Bar News - October 20, 2006
US Supreme Court Year-End Report Chief Justice Roberts Calls for Fewer Fractured Decisions
In a May 21 commencement speech at Georgetown University Law School, Chief Justice John G. Roberts Jr. called on the Court to issue fewer fractured decisions and to remember that unanimous or near-unanimous opinions further the rule of law by promoting “clarity and guidance.”

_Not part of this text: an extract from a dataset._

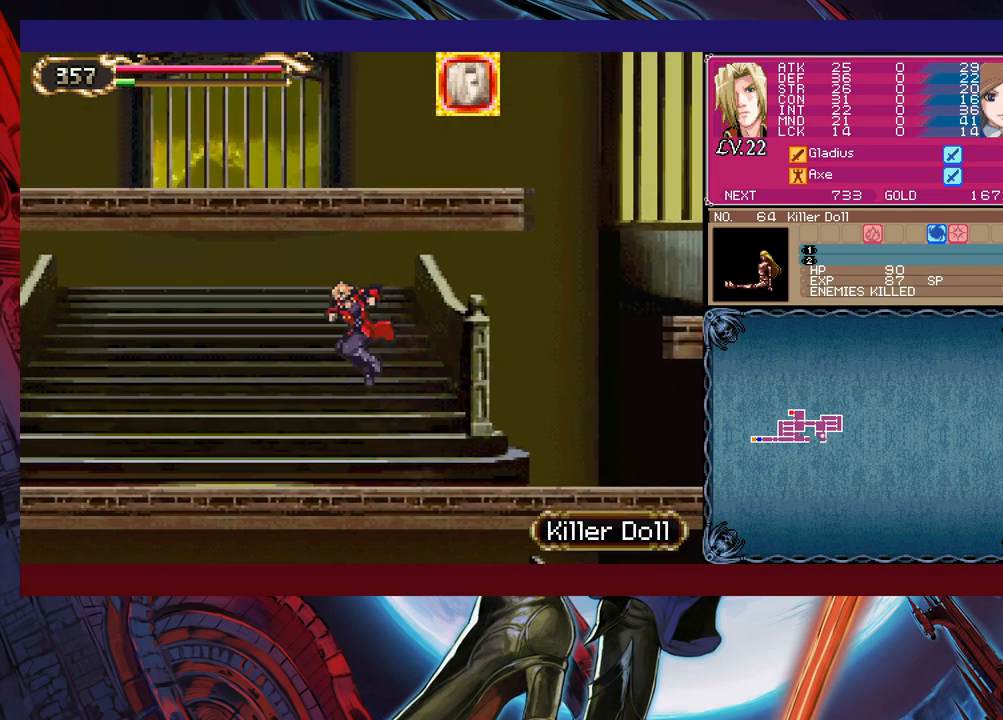
{"buttons": ["B"], "left_stick": "down-left", "events": [[67, "B", "up"], [100, "left_stick", "right"], [117, "Y", "down"], [167, "B", "down"], [200, "Y", "up"], [217, "left_stick", "down-left"], [250, "B", "up"], [317, "B", "down"], [367, "B", "up"], [450, "B", "down"]]}
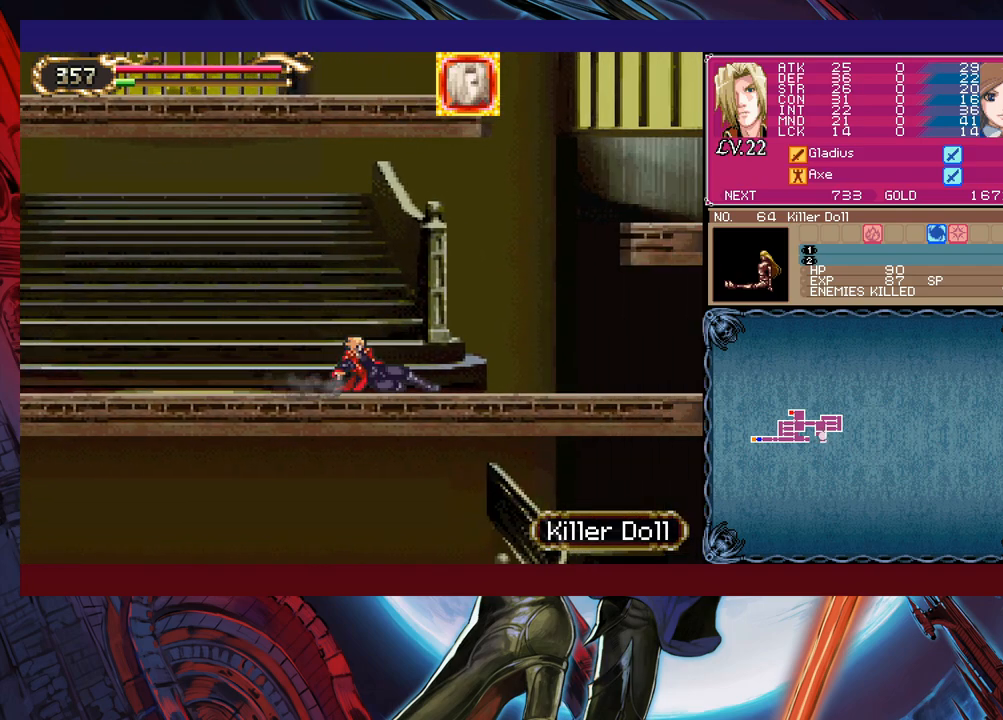
{"buttons": ["B"], "left_stick": "down-left", "events": [[17, "B", "up"], [50, "left_stick", "center"], [400, "Y", "down"], [417, "B", "down"], [417, "Y", "up"], [500, "left_stick", "down-left"]]}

In fact, the Court did issue 26 unanimous decisions throughout the term, including two in cases in which Samuel A. Alito Jr. did not participate (because he had not yet joined the Court when the cases were argued). In Rumsfeld v. Forum for Academic and Institutional Rights, the Court voted 8-0 to uphold the so-called Solomon Amendment, a federal law that requires universities to grant military recruiters access that is “at least equal in quality and scope” to the access it provides other recruiters or else face the loss of all federal funding. And in Gonzales v. 0 Centro Espirita Beneficente Uniao do Vegetal, the Court ruled 8-0 that the government had so far failed to demonstrate a “compelling interest” in barring a religious sect from engaging in the “sacramental use” of a hallucinogenic tea known as hoasca.
The Court also decided eight other cases in which no dissents but at least one concurring opinion were filed. Still, by the time the Court issued its final decisions for the Term on June 29, it was clear that, at least when it comes to the most controversial (and hence most-watched) cases, the chief justice is going to have his hands full trying to forge any convincing consensus on this Court. In all, 16 of these cases were decided by a bare five-vote majority.

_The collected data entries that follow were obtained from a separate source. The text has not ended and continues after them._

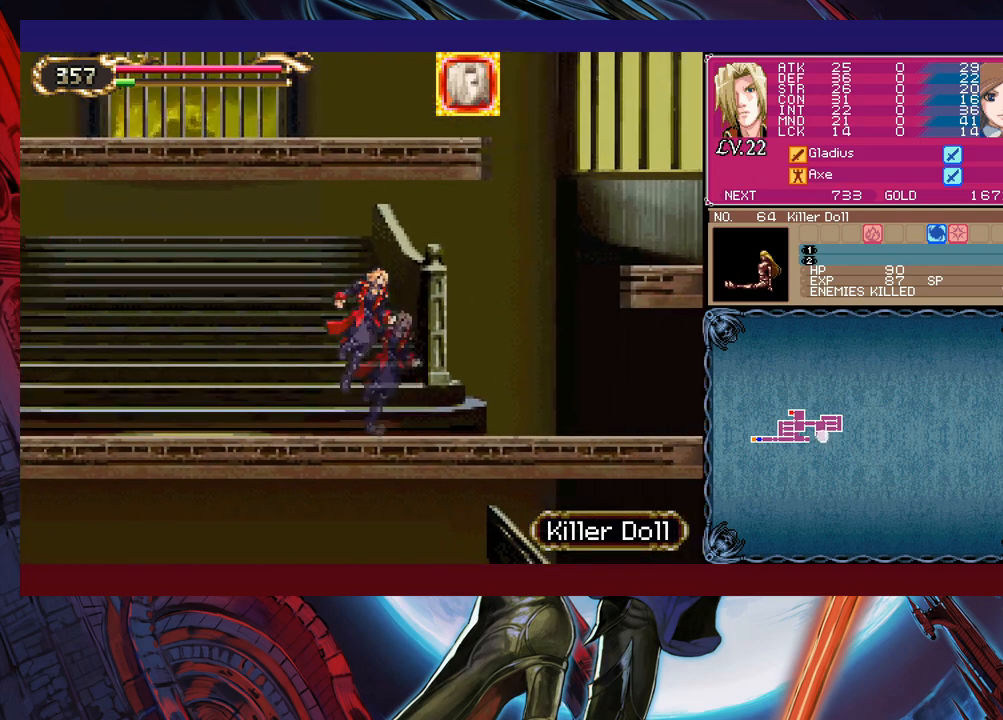
{"buttons": [], "left_stick": "down-left", "events": [[17, "B", "up"], [67, "B", "down"], [150, "B", "up"], [217, "B", "down"], [250, "B", "up"], [300, "left_stick", "right"], [317, "Y", "down"], [367, "B", "down"], [367, "Y", "up"], [450, "left_stick", "down-left"], [467, "B", "up"]]}
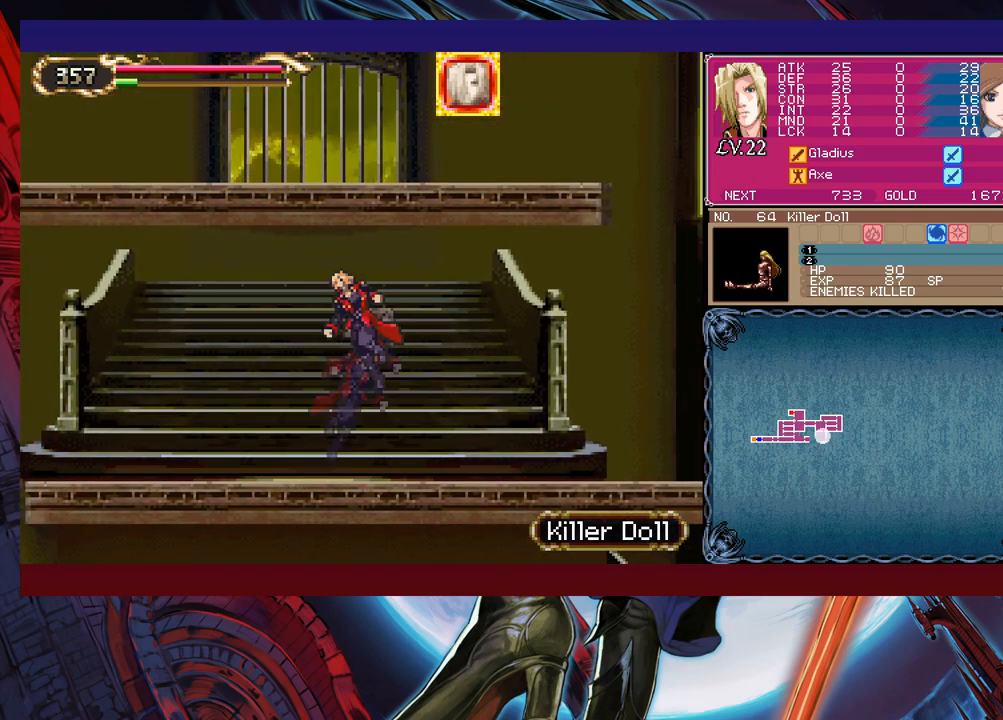
{"buttons": ["B"], "left_stick": "down-left", "events": [[17, "B", "down"], [67, "B", "up"], [117, "B", "down"], [200, "B", "up"], [267, "Y", "down"], [267, "left_stick", "right"], [317, "B", "down"], [317, "Y", "up"], [367, "left_stick", "down-left"], [417, "B", "up"], [467, "B", "down"]]}
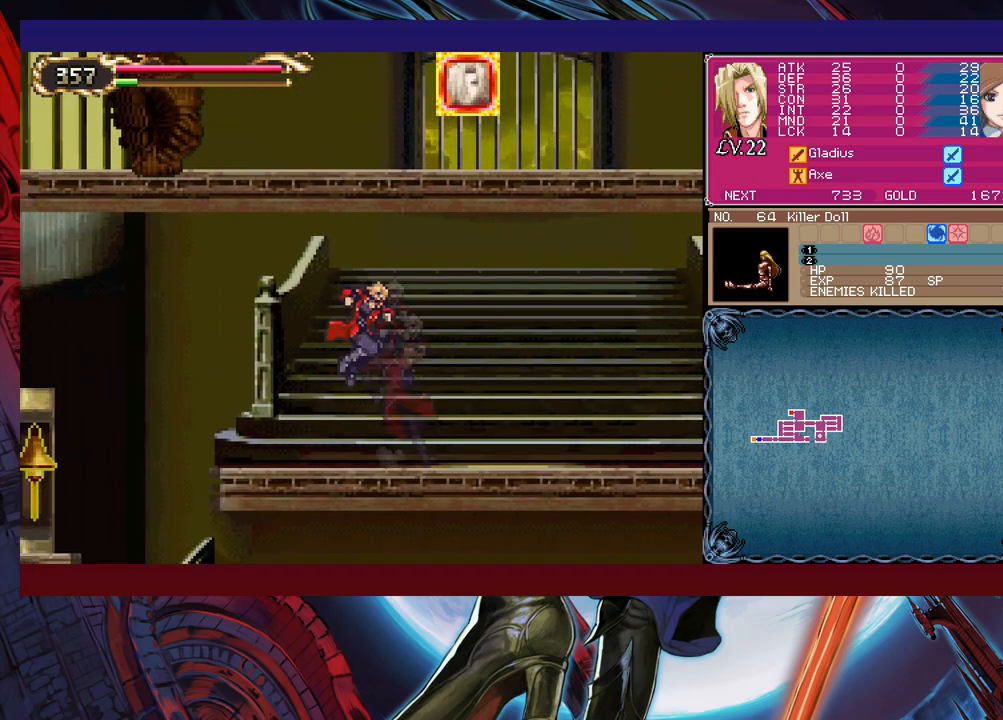
{"buttons": [], "left_stick": "down-left", "events": [[17, "B", "up"], [67, "B", "down"], [150, "B", "up"], [217, "left_stick", "right"], [250, "Y", "down"], [300, "B", "down"], [317, "Y", "up"], [317, "left_stick", "down-left"], [350, "B", "up"]]}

The problem facing the chief justice in this regard is that in high-profile cases such as Hamdan v. Rumsfeld, Justices Antonin Scalia, Clarence Thomas, and Alito tend to align their votes with Roberts, while Justices John Paul Stevens, David Souter, Ruth Bader Ginsburg, and Stephen Breyer do not. It is thus frequently left to Justice Anthony M. Kennedy to determine the outcome of the case, either by casting his lot with one faction or the other, or even, as he did in Rapanos v. United States, by creating a 4-1-4 result after writing an opinion no other justice would join.
In Hamdan, for example, Kennedy, along with Souter, Ginsburg, and Breyer, joined Stevens’s opinion that the military commissions established by the Bush administration at Guantanamo Bay lack the power to proceed because their struc-ture and procedures violate both the Uniform Code of Military Justice and the Geneva Conventions.
Kennedy even ended up writing an opinion in League of United Latin American Citizens v. Perry that headed up a conservative majority for one aspect of the case (rejecting a charge of illegal gerrymandering brought against Republican statewide redistricting moves in Texas) and a liberal majority for another (upholding a Voting Rights Act challenge to the dismemberment of a specific Latino-majority congressional district).
Meanwhile, the 4-1-4 result that Kennedy’s lone opinion caused in the Rapanos case had the immediate effect of leaving a cloud of doubt over the true contours of federal jurisdiction to regulate wetlands under the 1972 Clean Water Act. The broader impact of Kennedy’s opinion, however, may have been the defiant message it sent to the rest of the Court and particularly to the chief justice, whose Georgetown speech was then less than a month old.
“It is unfortunate that no opinion commands a majority of the Court,” the chief justice noted in Rapanos. “Lower courts and regulated entities will now have to feel their way on a case-by-case basis.”